--- To do ---
Retype each line of the material below word for word; pictures stay out.

--- Information shown ---
--- --- ---
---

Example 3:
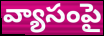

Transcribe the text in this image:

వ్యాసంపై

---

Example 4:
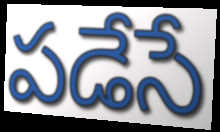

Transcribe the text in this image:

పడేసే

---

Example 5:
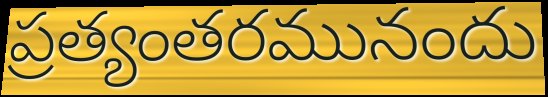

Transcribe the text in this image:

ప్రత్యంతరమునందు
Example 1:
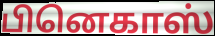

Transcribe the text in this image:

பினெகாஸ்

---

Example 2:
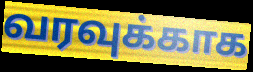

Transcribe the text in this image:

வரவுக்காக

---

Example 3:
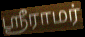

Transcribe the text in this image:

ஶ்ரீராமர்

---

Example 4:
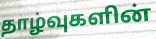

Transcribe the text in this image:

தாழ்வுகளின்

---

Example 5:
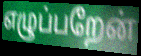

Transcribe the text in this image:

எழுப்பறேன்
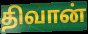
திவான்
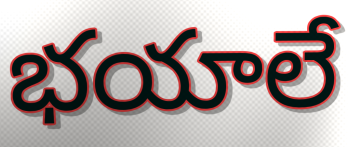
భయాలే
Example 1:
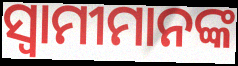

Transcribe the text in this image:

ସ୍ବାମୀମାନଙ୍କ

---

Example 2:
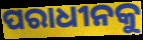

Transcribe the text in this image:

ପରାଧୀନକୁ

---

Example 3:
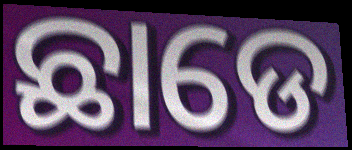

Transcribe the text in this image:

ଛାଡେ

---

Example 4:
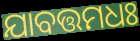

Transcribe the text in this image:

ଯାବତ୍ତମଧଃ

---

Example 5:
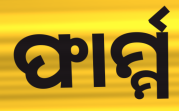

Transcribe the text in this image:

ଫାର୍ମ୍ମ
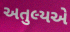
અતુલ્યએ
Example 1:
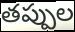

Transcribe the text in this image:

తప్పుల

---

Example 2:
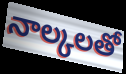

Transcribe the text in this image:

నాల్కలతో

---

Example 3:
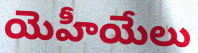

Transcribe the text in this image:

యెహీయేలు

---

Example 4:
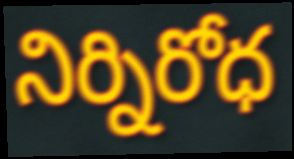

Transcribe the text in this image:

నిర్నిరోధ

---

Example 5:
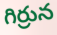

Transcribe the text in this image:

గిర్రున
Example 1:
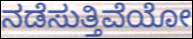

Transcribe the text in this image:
--- --- ---
--- Reply ---
---

Example 3:

Transcribe the text in this image:

వ్యాసంపై

---

Example 4:

Transcribe the text in this image:

పడేసే

---

Example 5:

Transcribe the text in this image:

ప్రత్యంతరమునందు
Example 1:

Transcribe the text in this image:

பினெகாஸ்

---

Example 2:

Transcribe the text in this image:

வரவுக்காக

---

Example 3:

Transcribe the text in this image:

ஶ்ரீராமர்

---

Example 4:

Transcribe the text in this image:

தாழ்வுகளின்

---

Example 5:

Transcribe the text in this image:

எழுப்பறேன்
திவான்
భయాలే
Example 1:

Transcribe the text in this image:

ସ୍ବାମୀମାନଙ୍କ

---

Example 2:

Transcribe the text in this image:

ପରାଧୀନକୁ

---

Example 3:

Transcribe the text in this image:

ଛାଡେ

---

Example 4:

Transcribe the text in this image:

ଯାବତ୍ତମଧଃ

---

Example 5:

Transcribe the text in this image:

ଫାର୍ମ୍ମ
અતુલ્યએ
Example 1:

Transcribe the text in this image:

తప్పుల

---

Example 2:

Transcribe the text in this image:

నాల్కలతో

---

Example 3:

Transcribe the text in this image:

యెహీయేలు

---

Example 4:

Transcribe the text in this image:

నిర్నిరోధ

---

Example 5:

Transcribe the text in this image:

గిర్రున
Example 1:

Transcribe the text in this image:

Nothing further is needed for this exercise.